* **PROMPT**: The lines from the start of the data up to and including the one with "- **热插拔**: 支持插件的动态加载和卸载" should be returned exactly, and nothing else.

* **DATA FOR ANALYSIS**:

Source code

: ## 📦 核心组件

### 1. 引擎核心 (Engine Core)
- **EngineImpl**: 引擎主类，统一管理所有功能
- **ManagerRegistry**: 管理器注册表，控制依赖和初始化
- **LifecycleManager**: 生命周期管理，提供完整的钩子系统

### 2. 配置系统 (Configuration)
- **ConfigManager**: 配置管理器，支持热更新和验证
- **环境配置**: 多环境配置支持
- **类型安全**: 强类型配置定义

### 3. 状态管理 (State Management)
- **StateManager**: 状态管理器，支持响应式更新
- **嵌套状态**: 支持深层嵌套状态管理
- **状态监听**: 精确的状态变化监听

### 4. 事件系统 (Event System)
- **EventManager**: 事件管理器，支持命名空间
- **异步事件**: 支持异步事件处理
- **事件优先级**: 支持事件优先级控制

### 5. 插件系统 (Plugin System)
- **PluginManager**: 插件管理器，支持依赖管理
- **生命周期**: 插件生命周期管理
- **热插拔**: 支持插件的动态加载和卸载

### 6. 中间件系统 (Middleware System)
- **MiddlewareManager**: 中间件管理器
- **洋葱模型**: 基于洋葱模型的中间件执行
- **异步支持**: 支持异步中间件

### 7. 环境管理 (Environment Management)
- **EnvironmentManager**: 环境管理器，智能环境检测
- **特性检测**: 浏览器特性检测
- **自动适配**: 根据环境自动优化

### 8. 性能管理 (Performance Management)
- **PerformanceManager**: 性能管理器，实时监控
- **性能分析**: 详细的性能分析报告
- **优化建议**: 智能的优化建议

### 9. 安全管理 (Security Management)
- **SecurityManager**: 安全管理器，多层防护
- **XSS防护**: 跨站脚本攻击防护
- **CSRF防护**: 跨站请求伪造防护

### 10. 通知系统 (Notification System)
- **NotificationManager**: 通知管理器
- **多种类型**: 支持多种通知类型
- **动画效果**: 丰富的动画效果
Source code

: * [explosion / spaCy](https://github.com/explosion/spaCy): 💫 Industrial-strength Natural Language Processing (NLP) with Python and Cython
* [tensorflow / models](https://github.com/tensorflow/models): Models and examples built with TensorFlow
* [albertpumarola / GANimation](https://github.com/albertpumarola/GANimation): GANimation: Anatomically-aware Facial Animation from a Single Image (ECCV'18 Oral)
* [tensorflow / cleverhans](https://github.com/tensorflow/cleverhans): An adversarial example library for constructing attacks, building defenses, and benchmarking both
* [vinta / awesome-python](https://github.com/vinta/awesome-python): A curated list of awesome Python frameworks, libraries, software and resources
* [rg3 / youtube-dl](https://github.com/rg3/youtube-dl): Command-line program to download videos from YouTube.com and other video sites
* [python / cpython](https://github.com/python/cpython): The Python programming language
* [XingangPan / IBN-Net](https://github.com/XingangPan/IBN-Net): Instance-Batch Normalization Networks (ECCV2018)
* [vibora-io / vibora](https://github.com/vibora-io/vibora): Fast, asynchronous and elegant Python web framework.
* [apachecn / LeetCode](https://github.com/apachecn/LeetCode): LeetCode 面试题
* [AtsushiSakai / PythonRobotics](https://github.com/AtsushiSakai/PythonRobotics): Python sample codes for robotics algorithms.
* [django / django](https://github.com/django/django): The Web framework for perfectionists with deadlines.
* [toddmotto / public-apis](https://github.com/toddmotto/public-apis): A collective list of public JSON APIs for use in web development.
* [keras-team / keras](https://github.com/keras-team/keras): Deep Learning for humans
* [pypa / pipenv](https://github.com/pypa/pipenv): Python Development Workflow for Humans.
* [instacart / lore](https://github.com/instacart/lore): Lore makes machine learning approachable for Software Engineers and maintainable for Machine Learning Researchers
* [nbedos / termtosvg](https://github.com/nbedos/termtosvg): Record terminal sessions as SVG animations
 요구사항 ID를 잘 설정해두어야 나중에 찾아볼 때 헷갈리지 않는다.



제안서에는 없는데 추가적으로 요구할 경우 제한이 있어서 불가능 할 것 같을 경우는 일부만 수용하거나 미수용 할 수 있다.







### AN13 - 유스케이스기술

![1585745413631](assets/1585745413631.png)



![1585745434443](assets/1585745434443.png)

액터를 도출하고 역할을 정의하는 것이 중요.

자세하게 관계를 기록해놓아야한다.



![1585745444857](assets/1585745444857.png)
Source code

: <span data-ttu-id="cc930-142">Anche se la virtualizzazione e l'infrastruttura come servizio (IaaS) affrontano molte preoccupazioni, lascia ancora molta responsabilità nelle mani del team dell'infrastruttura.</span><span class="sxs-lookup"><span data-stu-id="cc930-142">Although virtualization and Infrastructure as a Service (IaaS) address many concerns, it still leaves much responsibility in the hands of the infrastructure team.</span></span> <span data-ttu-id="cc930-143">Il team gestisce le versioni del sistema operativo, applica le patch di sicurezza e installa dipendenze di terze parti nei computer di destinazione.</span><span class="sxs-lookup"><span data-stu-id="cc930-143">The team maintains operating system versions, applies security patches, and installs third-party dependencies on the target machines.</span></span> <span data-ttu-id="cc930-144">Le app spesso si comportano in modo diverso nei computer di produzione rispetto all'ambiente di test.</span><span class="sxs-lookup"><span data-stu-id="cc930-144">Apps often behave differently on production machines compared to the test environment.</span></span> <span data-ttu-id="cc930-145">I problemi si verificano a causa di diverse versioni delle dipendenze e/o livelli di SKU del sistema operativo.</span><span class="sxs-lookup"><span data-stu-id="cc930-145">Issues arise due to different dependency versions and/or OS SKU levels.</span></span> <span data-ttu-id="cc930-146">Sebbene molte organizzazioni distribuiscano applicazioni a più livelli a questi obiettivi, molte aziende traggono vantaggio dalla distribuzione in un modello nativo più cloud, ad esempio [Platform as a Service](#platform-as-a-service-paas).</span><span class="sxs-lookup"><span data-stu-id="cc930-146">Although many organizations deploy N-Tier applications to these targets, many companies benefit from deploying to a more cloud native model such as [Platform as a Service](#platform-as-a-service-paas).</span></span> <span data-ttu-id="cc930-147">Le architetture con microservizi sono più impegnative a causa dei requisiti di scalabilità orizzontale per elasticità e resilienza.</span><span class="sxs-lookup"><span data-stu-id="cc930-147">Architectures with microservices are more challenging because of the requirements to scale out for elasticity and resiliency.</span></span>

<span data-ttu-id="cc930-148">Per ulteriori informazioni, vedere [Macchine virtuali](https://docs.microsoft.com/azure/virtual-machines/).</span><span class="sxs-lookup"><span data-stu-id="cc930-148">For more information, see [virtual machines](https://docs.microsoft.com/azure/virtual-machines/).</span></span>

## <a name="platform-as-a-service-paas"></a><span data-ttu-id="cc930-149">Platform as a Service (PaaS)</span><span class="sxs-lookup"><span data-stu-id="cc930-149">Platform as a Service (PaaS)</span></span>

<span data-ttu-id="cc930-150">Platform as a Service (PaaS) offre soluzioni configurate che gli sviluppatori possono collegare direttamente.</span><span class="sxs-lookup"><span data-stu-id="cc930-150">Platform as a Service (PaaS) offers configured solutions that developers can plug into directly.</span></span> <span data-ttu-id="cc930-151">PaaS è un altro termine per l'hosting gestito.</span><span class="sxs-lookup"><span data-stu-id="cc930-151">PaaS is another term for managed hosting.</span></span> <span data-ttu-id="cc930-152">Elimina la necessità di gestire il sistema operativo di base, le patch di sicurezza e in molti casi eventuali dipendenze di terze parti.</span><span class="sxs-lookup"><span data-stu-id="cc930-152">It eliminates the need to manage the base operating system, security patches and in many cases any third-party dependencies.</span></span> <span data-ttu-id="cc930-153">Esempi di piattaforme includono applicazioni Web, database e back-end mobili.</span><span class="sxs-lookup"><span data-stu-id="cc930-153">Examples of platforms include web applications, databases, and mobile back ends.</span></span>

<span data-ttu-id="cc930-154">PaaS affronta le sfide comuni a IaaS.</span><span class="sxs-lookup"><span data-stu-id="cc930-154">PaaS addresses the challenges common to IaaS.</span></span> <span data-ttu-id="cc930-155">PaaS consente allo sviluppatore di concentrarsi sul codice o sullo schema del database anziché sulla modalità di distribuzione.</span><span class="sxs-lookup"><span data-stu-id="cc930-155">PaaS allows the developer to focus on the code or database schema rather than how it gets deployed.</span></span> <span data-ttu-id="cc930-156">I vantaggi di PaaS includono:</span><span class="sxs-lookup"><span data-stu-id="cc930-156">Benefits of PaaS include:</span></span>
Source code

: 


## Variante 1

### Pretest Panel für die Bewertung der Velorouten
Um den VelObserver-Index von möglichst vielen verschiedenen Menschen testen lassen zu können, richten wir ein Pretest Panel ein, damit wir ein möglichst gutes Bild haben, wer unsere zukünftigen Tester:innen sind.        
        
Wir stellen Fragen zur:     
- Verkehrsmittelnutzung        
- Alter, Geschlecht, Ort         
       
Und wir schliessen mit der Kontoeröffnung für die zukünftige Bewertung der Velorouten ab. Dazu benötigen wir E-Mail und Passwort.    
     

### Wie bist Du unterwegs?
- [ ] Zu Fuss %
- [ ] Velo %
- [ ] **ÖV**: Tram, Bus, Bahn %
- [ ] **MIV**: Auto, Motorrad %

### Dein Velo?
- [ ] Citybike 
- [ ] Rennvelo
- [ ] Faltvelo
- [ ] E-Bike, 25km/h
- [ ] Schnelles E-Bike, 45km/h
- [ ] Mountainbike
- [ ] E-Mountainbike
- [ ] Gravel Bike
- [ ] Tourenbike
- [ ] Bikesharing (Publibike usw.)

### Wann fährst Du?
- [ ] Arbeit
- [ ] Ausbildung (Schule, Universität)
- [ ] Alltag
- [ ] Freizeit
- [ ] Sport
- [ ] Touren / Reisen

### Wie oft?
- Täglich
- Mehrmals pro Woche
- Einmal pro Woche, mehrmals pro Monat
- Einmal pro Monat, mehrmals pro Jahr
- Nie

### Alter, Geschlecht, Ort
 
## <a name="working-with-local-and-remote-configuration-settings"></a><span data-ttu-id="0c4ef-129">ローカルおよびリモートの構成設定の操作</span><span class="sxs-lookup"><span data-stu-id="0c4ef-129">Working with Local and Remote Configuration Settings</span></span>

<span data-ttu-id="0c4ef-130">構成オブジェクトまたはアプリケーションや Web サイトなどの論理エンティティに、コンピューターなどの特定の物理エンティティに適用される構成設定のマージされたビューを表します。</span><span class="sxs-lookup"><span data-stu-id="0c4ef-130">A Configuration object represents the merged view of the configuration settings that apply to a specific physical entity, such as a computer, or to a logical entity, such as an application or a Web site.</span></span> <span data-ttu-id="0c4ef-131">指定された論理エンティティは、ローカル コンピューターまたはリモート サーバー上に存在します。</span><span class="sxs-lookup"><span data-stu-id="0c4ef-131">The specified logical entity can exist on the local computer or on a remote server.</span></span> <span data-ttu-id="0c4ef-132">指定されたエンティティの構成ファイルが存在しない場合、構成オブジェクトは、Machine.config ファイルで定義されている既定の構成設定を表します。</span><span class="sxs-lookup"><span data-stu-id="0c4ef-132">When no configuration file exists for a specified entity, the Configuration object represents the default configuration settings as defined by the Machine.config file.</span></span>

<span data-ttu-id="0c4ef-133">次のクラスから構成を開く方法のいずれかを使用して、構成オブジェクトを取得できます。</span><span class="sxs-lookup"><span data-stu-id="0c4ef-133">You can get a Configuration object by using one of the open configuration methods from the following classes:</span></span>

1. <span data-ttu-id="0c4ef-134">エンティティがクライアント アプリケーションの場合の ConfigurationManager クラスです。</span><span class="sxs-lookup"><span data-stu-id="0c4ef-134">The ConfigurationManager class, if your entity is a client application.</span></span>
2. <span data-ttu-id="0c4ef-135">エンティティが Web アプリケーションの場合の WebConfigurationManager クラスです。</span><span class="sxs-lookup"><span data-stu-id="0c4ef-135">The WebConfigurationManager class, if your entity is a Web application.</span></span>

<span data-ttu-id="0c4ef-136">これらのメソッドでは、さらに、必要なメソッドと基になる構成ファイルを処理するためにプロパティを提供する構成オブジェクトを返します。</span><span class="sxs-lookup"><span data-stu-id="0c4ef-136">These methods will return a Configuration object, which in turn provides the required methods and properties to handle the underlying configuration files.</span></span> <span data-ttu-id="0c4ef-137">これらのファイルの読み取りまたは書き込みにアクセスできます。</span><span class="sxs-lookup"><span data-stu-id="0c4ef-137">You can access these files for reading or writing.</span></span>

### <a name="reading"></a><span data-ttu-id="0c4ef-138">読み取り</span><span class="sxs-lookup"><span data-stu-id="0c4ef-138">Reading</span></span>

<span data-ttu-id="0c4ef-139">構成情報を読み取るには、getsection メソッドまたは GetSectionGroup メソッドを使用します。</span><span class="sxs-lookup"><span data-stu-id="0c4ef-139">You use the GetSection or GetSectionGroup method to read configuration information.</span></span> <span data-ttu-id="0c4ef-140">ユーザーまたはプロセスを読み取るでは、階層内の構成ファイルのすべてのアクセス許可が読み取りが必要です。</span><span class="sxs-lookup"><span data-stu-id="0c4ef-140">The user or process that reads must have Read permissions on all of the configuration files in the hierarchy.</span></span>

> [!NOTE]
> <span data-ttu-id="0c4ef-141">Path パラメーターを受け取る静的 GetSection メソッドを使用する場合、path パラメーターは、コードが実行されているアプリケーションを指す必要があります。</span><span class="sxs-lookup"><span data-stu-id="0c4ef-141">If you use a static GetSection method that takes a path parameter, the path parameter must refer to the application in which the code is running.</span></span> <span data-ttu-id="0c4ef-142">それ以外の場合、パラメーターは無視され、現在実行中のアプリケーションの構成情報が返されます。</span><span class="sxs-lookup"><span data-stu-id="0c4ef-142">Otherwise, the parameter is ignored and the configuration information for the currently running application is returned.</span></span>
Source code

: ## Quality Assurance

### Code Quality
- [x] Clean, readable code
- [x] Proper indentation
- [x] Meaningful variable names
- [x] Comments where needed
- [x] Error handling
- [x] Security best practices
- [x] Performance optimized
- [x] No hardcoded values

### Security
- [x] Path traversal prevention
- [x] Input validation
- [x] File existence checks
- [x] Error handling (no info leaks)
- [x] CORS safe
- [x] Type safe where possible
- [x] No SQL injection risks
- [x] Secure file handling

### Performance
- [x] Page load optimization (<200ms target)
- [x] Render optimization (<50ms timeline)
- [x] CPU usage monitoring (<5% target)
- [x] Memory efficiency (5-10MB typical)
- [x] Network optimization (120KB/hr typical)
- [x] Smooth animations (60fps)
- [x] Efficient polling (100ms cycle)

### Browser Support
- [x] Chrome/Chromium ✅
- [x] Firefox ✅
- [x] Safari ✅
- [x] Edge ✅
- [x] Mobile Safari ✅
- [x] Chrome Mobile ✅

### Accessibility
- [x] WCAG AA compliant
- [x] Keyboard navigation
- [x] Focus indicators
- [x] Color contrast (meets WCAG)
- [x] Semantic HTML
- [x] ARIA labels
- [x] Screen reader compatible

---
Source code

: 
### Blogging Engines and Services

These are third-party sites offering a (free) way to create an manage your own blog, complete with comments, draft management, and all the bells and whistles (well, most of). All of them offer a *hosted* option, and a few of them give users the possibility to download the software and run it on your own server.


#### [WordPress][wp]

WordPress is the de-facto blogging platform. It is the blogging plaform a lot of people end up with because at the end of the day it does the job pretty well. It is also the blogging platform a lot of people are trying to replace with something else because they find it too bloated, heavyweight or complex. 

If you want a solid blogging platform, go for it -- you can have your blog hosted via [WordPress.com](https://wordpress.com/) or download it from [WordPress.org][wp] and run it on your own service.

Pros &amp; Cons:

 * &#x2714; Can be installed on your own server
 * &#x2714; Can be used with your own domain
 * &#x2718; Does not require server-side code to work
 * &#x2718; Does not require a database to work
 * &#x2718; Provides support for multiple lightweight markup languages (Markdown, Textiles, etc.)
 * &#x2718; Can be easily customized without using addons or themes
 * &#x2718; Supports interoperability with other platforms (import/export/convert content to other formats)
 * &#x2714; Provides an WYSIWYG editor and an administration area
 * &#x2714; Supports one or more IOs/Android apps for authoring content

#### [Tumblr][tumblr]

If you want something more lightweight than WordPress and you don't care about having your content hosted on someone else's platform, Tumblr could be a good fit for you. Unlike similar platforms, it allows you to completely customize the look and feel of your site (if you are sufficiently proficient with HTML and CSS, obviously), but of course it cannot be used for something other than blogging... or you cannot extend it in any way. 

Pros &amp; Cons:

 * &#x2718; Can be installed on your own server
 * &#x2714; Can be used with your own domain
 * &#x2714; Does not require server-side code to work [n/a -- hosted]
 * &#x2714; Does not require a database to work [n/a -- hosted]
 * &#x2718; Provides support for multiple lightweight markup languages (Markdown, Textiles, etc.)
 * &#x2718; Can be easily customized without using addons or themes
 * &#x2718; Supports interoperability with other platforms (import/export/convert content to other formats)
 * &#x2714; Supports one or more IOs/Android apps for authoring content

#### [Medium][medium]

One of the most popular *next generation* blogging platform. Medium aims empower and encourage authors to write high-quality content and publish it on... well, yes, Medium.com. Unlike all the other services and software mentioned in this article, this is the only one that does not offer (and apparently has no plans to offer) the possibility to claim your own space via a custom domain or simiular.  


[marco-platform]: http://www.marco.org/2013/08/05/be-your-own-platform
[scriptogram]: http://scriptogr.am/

* **TASK ANSWER**:
Source code

: ## 📦 核心组件

### 1. 引擎核心 (Engine Core)
- **EngineImpl**: 引擎主类，统一管理所有功能
- **ManagerRegistry**: 管理器注册表，控制依赖和初始化
- **LifecycleManager**: 生命周期管理，提供完整的钩子系统

### 2. 配置系统 (Configuration)
- **ConfigManager**: 配置管理器，支持热更新和验证
- **环境配置**: 多环境配置支持
- **类型安全**: 强类型配置定义

### 3. 状态管理 (State Management)
- **StateManager**: 状态管理器，支持响应式更新
- **嵌套状态**: 支持深层嵌套状态管理
- **状态监听**: 精确的状态变化监听

### 4. 事件系统 (Event System)
- **EventManager**: 事件管理器，支持命名空间
- **异步事件**: 支持异步事件处理
- **事件优先级**: 支持事件优先级控制

### 5. 插件系统 (Plugin System)
- **PluginManager**: 插件管理器，支持依赖管理
- **生命周期**: 插件生命周期管理
- **热插拔**: 支持插件的动态加载和卸载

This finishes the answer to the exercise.